As a marketing major myself, I have never once considered the world of marketing in anyway synonymous or parallel to the sciences. In fact, part of the reason I planted myself in the marketing realm was for my sheer fear of sciences and my overwhelmingly creative mind that inhibits me from understanding words like “empirical” and prohibits me from understanding the differences between enzymes and proteins (is there a one?). I keep a one hundred foot distance from Gottwald at all times, and my eyes glaze over when reading about the “scientific method” and “epistemological anarchy”.
Therefore, it must come to no surprise that the “Marketing, Scientific Progress, and Scientific Method” reading caught my eye. I will admit, I struggled through reading the elaborate scientific process explanations for logical empiricism and falsificationism, but the last paragraph really struck a note with me, and I immediately thought back to a case study I recently did for my Principles of Marketing Class. It is stated that marketing requires a “greater commitment to theory-driven programmatic research, aimed at solving cognitively and socially significant problems” and I agree to that statement to an extent. Yes, to market a product, there needs to be extensive research behind it. You have to consider the “four P’s“; product, placement, price, and promotion. The product has to be aimed at a target market, and in order to do so effectively, you must understand thoroughly what is is they are looking for, how their generation responds to different advertising methods, what it is they would be looking to achieve from that product, etc.

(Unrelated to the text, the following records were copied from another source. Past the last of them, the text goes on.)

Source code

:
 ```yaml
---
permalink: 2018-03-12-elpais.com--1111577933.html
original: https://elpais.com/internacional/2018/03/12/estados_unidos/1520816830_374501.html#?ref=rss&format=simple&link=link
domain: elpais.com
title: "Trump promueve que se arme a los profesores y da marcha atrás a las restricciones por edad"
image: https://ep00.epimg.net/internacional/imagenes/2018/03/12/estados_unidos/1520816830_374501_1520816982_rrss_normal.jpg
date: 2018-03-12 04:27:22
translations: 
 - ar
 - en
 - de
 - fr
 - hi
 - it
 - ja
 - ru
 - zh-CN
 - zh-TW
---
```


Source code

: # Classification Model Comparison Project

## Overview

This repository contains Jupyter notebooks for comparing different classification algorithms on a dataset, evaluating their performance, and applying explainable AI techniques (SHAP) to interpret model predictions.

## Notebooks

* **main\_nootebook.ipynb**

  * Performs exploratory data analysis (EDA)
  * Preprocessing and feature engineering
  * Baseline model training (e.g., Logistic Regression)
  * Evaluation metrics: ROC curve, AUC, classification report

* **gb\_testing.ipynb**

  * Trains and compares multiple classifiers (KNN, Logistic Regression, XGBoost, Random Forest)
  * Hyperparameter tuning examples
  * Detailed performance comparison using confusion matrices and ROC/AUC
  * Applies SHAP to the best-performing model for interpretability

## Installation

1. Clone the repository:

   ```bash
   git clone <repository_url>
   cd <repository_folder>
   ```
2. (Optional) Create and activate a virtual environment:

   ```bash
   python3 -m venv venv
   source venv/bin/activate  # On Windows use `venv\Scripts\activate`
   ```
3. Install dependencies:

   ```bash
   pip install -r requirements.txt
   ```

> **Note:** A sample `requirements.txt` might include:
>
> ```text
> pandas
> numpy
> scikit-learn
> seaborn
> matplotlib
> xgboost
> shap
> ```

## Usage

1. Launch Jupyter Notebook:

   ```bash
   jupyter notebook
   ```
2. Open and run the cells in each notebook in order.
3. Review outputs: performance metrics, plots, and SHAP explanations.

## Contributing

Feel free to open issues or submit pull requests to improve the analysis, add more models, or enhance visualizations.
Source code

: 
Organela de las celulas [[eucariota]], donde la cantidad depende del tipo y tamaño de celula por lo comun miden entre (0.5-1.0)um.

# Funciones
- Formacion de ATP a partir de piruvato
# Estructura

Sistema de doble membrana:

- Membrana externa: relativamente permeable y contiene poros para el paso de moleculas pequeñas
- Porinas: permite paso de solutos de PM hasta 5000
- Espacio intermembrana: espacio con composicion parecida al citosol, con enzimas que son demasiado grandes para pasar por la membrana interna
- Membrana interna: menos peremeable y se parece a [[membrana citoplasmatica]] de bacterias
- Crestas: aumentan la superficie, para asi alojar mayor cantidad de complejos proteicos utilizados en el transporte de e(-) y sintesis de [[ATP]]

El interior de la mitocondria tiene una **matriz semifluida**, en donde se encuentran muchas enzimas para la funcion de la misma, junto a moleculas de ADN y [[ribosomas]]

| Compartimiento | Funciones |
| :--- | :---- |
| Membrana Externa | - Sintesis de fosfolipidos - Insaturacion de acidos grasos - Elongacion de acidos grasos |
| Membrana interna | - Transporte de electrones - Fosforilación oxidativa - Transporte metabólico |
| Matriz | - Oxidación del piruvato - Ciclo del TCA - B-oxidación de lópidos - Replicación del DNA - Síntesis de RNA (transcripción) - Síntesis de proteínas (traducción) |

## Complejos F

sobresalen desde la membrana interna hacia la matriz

I think back to Pink, a highly successful brand that Victoria’s Secret launched around 2006, that failed miserably at reaching its target market. Although the Pink brand was able to rake in billions of dollars, it did so overwhelmingly through the “tween” and “mom” markets, when they had developed the brand and invested countless hours and dollars to aiming at college females. In fact, their target market was essentially uninterested in the Pink brand, because they thought of it as something their younger sisters wore. The research done by Victoria’s Secret offered all the correct ways to target college kids, but from the wrong time period. Unlike what Anderson argues, there is no way to have an “exemplary theory” behind marketing, because everything is contextual; constantly changing. There are too many segmentations of markets, too many varying products and services, and countless changes to technology that keep the world of marketing on its toes. The way you target market a one week could change completely 5 weeks later. There may be a consistent way to test markets for most efficient results, however, there will not be any 1+1 formula that will equal success in the marketing realm, and therefore, I don’t think that marketing is a science, because it is not constant, and there is no real rhyme or reason behind the things that work. As my marketing professor says, it really all just boils down to”luck”.